In the 1950’s Big Tobacco ran the Tory party, between the Treasury revenues and marginal constituencies in Bristol and elsewhere the health people could go and whistle. Along with the bosses of the major industrial firms and the leading City firms the Tories went one way and the Labour Party went another. Unluckily under New Labour and its pressure to change everything the Tories lost the money men to Labour who let them off the leash and industry to the state Quangos.
So now we have an unholy mess and in many ways we are going back to 1603 with a Commons full of placemen, a Lords full of cronies, power given over to an elite of money and land and a Parliament under the thumb of a big spending dictatorial state that will allow no opposition or criticism.
Wandering through the concourse of Waterloo Station on Monday I saw something that at one time would have fulfilled one of the highest ambitions of life. It was a sales point devoted to selling humbugs and there were jars of them of all shapes and sizes. I had to pass it by, the remains of my teeth, never mind the digestive system, are no longer up to it.
The area around Waterloo Station had been one of the more downmarket areas for those looking for ladies described as “tarts” until the Butler reforms of the late 1950’s. The ladies in the vicinity were popularly known as “Tuppeny Uprights” available for servicemen in a hurry to catch a train. Economically this was a classic example of profiting on the basis of low price and high turnover.
There is a story of some American Airmen, rather better paid than our own, during The War making their way to Westminster Bridge, usually kept clear of such ladies and asking a constable where all the real “tarts” were. He put his thumb over his shoulder in the direction of the Palace of Westminster saying “There are all in there but they cost too much for you lot”.

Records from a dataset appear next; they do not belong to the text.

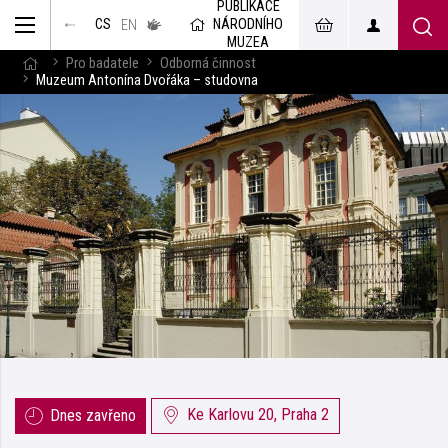
PUBLIKACE
muzeum
NÁRODNÍHO
CS
v českém
EN
znakovém
MUZEA
jazyce
Pro badatele
Odborná činnost
Muzeum Antonína Dvořáka – studovna
Ke Karlovu 20, Praha 2
Dnes zavřeno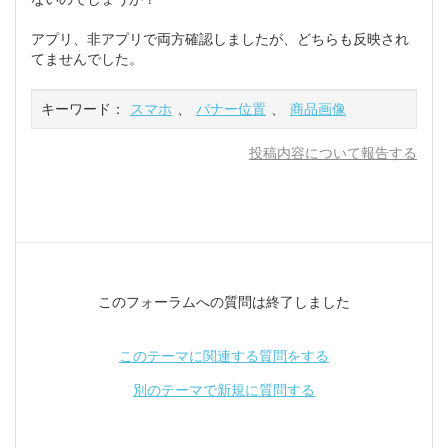
アプリ、非アプリで両方確認しましたが、どちらも反映され
てませんでした。
キーワード：
スマホ
、
バナー位置
、
商品画像
投稿内容について報告する
このフォーラムへの質問は終了しました
このテーマに関連する質問をする
別のテーマで新規に質問する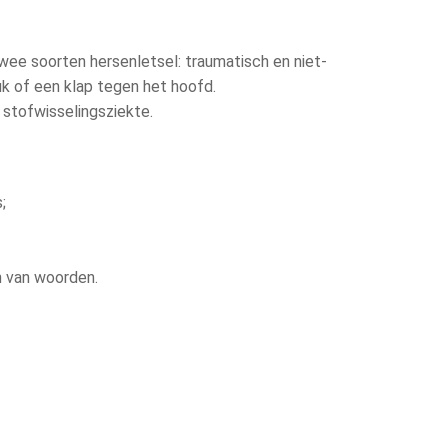
 twee soorten hersenletsel: traumatisch en niet-
uk of een klap tegen het hoofd.
 stofwisselingsziekte.
;
n van woorden.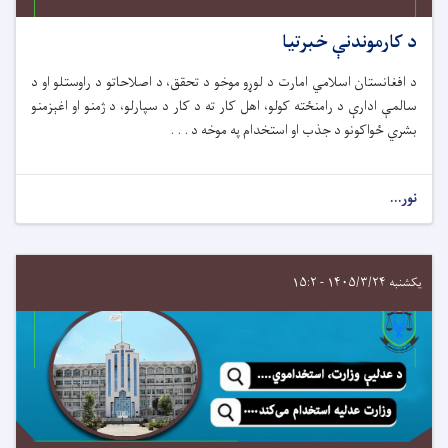
د کارموندنې خبرتیا
د افغانستان اسلامي امارت د لوړو موخو د تحقق، د اصلاحاتو د راوستلو او د
سالمې ادارې د رامنځته کولو، اهل کار ته د کار د سپارلو، د ژمنو او اغېزمنو
بشري ځواکونو د جذب او استخدام په موخه د . . .
نور...
یکشنبه ۱۴۰۵/۳/۲۴ - ۱۵:۲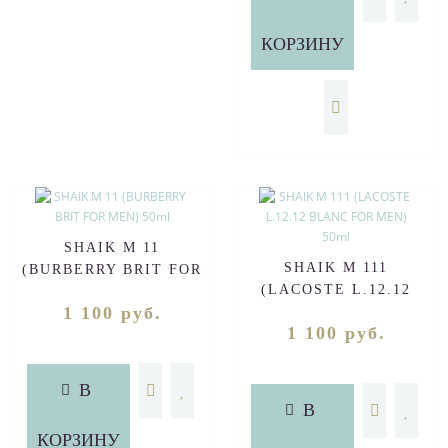
КОРЗИНУ
SHAIK M 11
SHAIK M 111
(BURBERRY BRIT FOR
(LACOSTE L.12.12
MEN) 50ml
1 100 руб.
BLANC FOR MEN) 50ml
1 100 руб.
В
В
КОРЗИНУ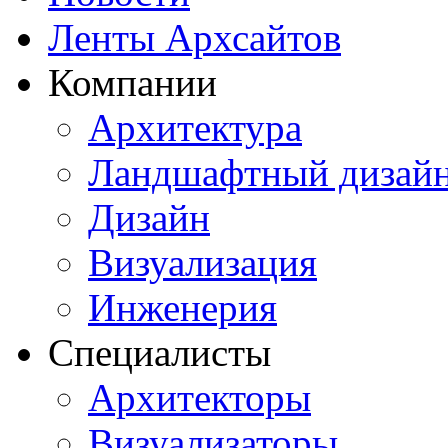
Ленты Архсайтов
Компании
Архитектура
Ландшафтный дизай
Дизайн
Визуализация
Инженерия
Специалисты
Архитекторы
Визуализаторы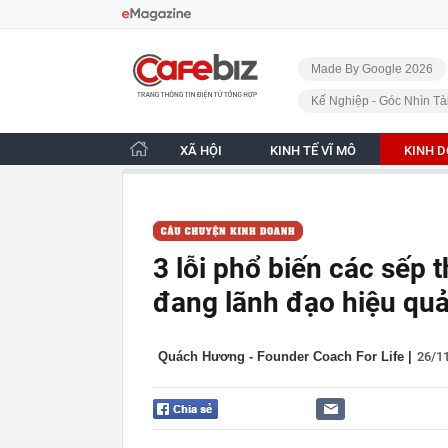
Bỏ qua điều hướng
CafeBiz - Trang chủ
Made By Google 2026
Kế Nghiệp - Góc Nhìn Tà
XÃ HỘI
KINH TẾ VĨ MÔ
KINH 
3 lỗi phổ biến các sếp
đang lãnh đạo hiệu qu
Quách Hương - Founder Coach For Life
|
26/1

This could be a very old chestnut, one can imagine a clutch of Scots profiting from the accession of King James to the throne in 1603 wandering along London Bridge looking for company, not finding it then asking the Watchman where the “tarts” are and he points to the Globe and Rose theatres making much the same comment. It might explain why The Bard did so well from his enterprises.

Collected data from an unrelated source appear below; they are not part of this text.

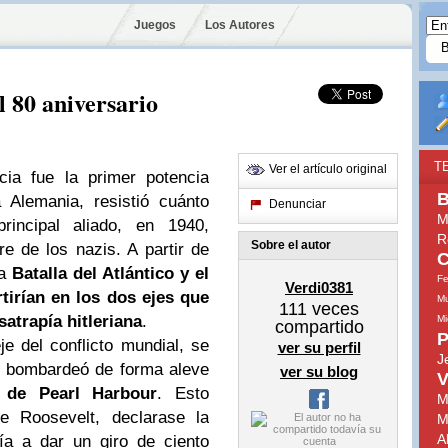
Juegos
Los Autores
 80 aniversario
T
Ver el artículo original
cia fue la primer potencia
B
 Alemania, resistió cuánto
Denunciar
M
incipal aliado, en 1940,
R
Sobre el autor
re de los nazis. A partir de
C
la
Batalla del Atlántico y el
Fe
Verdi0381
tirían en los dos ejes que
Mu
111
veces
satrapía hitleriana
.
Mi
compartido
P
je del conflicto mundial, se
ver su perfil
J
o bombardeó de forma aleve
ver su blog
V
o de Pearl Harbour
. Esto
M
e Roosevelt, declarase la
M
A
ía a dar un giro de ciento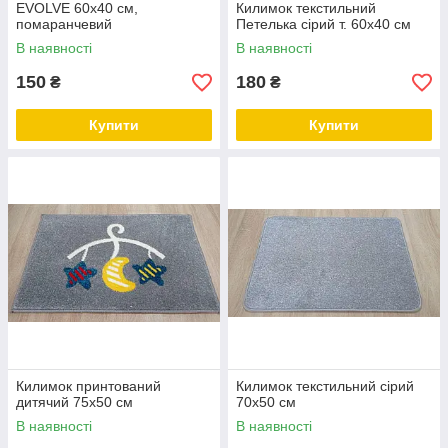
EVOLVE 60х40 см,
Килимок текстильний
помаранчевий
Петелька сірий т. 60х40 см
В наявності
В наявності
150
180
₴
₴
Купити
Купити
Килимок принтований
Килимок текстильний сірий
дитячий 75х50 см
70х50 см
В наявності
В наявності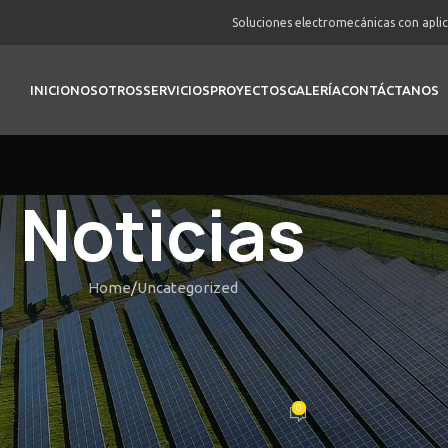
Soluciones electromecánicas con apli
INICIO
NOSOTROS
SERVICIOS
PROYECTOS
GALERÍA
CONTÁCTANOS
Noticias
Home
Uncategorized
UNCATEGORIZED
jouer à la machine à sous Book 
n france Vizstarter 비즈스타터, 
0
Posted by
vortex
On Febrero 20, 2026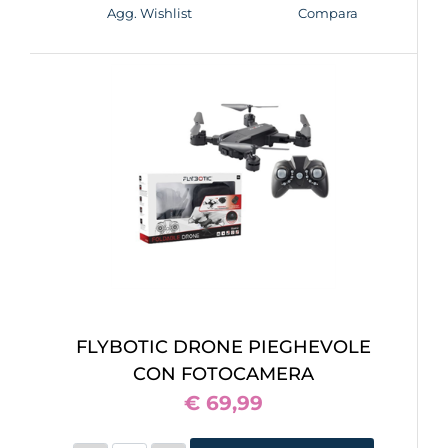
Agg. Wishlist
Compara
FLYBOTIC DRONE PIEGHEVOLE
CON FOTOCAMERA
€ 69,99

One way or another the majority of our modern politicians are in essence “tarts”. They are very inefficient, rarely deliver what they promise and very expensive. If we want more open and better governance then we are going to have to change the system quite radically. This means a new constitution and new representative bodies. If you care to call it that, I mean a revolution.

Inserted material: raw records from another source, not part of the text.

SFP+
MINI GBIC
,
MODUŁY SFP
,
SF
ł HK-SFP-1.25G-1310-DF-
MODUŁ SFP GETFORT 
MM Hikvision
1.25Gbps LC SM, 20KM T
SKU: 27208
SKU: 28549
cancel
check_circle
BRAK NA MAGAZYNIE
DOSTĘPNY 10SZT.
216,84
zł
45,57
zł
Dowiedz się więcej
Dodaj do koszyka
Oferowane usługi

All we are getting at the moment is humbug and more humbug by the jar. The latest row about naughty men and women making promises for money are almost beside the point. In the MoD publication referred to above on Page 91 in a chapter dealing with Strategic Shocks it refers to issues arising from the collapse of “Pivotal States”. It gives several possibilities.
The one it should mention and does not is the United Kingdom.